20th June 2023
Precedes the 24th ACM Conference on Economics & Computation (EC 2023), London, UK.
Schedule (all times are ET):
20:30-21:15 Session 1 (algorithmic fundamentals by Konstantin Zabarnyi) [slides]
21:15-22:00 Virtual coffee break
22:00-22:45 Session 2 (new frontiers by Haifeng Xu) [slides]
Format: Fully virtual, live presentations
Organizers: Haifeng Xu and Konstantin Zabarnyi
Abstract
The tutorial will survey the algorithmic results of one of the burning topics of recent years – information design – and its recent applications. It aims at introducing the participants to the fundamental model of Bayesian persuasion by Kamenica and Gentzkow (2011) and its various variants and extensions. The organizers will survey the evolution of the computational results in the original model and its extensions. They will especially focus on the connection of information design to other subfields of game theory – including mechanism design, data/information market, and contract design. They will further present many recent variations of the Bayesian persuasion model adapted to capture real-world problems, and discuss several robustness paradigms.
Motivation
Given the tremendous access to massive amount of information today, it is not surprising that information design is a timely and increasingly important topic. Indeed, as suggested by the increase of the estimated share of persuasion in the US GDP from 25% in 1995 (McCloskey-Klamer) to 30% in 2013 (Antioch), information design has evolved to become one of the most important subjects in the economy of the 21st century. Recently, there has been a rapidly growing interest in Bayesian persuasion both from the algorithmic and the economic aspect. The tutorial will focus on the former aspect – both in classic and in cutting-edge variations of the Bayesian persuasion model. The organizers will discuss the motivation behind different Bayesian persuasion variations and the known important computational results in these settings. They will further list open questions of a potential interest to the tutorial participants.
Overview
The first session will start by introducing the Bayesian persuasion setting and presenting the two basic approaches for tackling it – concavification and straightforward policies. It will proceed by listing the most classic computational results in a single-receiver, public and private Bayesian persuasion settings. Then the discussion will go on to further variations of multi-receiver Bayesian persuasion, including persuasion in networks and persuasion under constraints originating from privacy or rational inattention considerations. The session will conclude by discussing several notions of robustness, including robustness to receiver’s prior distribution and to unknown receiver’s incentives – both in an online and in an offline setting.
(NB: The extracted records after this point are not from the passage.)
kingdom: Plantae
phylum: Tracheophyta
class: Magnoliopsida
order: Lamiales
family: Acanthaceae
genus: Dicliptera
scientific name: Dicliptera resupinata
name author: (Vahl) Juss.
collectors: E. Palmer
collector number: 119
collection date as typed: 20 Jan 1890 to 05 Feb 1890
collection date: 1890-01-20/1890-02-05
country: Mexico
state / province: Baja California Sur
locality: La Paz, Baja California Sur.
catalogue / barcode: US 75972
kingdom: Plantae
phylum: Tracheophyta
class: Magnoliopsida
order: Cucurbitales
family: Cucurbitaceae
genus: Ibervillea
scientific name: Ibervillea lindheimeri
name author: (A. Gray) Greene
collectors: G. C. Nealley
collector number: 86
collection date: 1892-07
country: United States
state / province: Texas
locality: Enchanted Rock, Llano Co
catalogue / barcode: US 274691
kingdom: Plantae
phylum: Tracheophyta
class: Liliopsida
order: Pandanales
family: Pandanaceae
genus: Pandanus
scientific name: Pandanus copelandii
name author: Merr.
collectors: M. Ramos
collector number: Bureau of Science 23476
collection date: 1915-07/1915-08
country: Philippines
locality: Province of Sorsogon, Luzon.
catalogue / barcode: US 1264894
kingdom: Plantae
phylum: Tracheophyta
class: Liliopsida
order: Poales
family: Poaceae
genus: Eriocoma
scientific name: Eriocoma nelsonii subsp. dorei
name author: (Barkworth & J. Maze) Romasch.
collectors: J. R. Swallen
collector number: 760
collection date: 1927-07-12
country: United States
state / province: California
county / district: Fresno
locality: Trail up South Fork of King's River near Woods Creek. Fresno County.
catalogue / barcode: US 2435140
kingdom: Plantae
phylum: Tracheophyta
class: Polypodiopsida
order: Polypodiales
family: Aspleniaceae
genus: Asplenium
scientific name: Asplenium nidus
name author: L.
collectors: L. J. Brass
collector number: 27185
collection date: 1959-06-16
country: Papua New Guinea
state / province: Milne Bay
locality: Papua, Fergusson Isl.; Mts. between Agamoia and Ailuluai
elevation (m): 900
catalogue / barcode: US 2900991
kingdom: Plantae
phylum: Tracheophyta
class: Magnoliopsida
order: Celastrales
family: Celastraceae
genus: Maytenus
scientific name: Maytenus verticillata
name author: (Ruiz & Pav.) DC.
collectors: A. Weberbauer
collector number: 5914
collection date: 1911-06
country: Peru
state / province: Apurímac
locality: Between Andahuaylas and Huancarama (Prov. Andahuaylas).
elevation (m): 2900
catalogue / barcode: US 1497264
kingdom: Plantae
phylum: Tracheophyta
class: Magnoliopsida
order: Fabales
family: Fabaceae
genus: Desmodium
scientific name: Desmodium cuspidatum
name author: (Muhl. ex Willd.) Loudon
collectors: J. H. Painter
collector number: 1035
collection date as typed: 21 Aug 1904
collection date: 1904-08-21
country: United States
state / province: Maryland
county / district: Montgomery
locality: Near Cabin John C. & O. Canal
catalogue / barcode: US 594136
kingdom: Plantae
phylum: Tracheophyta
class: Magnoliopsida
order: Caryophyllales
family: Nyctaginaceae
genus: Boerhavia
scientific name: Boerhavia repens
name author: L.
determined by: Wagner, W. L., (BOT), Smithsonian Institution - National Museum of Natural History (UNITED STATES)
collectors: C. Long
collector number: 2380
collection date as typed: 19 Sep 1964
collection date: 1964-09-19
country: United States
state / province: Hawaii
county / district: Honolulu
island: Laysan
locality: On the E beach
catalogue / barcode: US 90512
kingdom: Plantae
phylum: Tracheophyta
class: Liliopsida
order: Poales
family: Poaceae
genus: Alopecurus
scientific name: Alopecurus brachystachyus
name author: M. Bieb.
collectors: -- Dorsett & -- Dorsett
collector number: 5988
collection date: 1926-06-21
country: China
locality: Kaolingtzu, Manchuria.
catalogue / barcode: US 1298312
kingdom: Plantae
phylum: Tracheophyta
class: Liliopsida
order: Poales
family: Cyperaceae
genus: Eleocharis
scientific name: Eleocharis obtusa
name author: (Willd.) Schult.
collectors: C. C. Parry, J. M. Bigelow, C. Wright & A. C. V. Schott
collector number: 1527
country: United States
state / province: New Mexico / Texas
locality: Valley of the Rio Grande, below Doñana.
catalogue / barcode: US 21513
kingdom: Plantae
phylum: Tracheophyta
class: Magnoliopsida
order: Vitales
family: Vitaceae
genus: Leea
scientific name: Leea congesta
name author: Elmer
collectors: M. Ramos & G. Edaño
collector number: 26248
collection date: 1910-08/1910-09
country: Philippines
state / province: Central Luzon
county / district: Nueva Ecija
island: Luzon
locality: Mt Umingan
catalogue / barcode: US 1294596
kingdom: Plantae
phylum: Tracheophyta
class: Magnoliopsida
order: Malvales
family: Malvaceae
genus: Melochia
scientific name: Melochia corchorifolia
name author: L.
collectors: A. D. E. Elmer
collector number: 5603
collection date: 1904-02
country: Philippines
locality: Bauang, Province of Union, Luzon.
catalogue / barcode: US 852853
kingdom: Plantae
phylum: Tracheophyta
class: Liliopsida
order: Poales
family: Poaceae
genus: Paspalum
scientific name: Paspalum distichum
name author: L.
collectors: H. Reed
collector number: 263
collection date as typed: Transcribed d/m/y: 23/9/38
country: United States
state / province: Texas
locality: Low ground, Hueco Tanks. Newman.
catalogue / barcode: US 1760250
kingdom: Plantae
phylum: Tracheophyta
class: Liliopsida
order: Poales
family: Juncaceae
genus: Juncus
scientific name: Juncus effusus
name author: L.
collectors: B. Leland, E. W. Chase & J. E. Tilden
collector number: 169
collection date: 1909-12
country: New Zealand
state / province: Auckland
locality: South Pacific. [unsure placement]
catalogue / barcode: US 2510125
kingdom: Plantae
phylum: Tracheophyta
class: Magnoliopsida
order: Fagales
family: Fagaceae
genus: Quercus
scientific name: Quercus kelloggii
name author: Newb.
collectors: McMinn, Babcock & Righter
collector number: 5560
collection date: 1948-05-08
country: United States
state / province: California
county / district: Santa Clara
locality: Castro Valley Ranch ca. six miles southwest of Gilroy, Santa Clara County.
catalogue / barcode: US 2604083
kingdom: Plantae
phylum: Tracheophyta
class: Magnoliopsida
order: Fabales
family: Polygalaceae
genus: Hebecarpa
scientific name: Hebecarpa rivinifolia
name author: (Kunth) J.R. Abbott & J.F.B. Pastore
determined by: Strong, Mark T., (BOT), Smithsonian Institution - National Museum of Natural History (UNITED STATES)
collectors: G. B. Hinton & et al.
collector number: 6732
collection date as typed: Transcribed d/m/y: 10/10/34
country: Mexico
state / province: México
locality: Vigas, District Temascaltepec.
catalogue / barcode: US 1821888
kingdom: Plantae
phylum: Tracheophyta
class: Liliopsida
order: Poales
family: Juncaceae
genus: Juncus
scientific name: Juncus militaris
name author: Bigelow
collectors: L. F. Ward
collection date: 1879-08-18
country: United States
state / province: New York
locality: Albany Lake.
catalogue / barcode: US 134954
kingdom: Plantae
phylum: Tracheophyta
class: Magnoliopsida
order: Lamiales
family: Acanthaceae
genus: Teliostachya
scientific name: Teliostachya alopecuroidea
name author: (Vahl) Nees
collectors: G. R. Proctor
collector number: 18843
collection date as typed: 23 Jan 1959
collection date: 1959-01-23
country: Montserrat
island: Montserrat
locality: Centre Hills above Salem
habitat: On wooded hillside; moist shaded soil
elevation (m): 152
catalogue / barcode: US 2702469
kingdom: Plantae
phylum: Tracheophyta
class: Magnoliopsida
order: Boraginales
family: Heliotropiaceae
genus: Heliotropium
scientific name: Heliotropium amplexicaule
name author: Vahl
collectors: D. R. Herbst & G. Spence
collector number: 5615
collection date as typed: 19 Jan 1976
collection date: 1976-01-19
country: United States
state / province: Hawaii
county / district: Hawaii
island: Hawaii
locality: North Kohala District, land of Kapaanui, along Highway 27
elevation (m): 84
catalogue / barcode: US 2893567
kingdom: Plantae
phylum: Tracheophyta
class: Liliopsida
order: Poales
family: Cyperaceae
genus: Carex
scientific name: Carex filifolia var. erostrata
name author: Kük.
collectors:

The second session will cover the following three lines of recent advances or applications of information design, the relevant computational results and (really) many open problems. The first line is generally about information design in sequential decision making problems, such as Pandora’s box and secretary problems. This goes beyond the classic static decision making problems as in the standard Bayesian persuasion model, and exhibits much richer problem structures in both single-sender and multi-sender setups. The second line is about the valuation of information to a decision maker, which is tightly related to information design. Based on the valuation of information, the organizers will formulate the interesting problem of optimal pricing of information and survey many recent works on this topic. Finally, the organizers will discuss the marriage between information design with two popular topics in EC community: information structure in contract theory and information elicitation in auction design. Many of these models are new and rich, and thus will leave significant amount of open problems to the audience.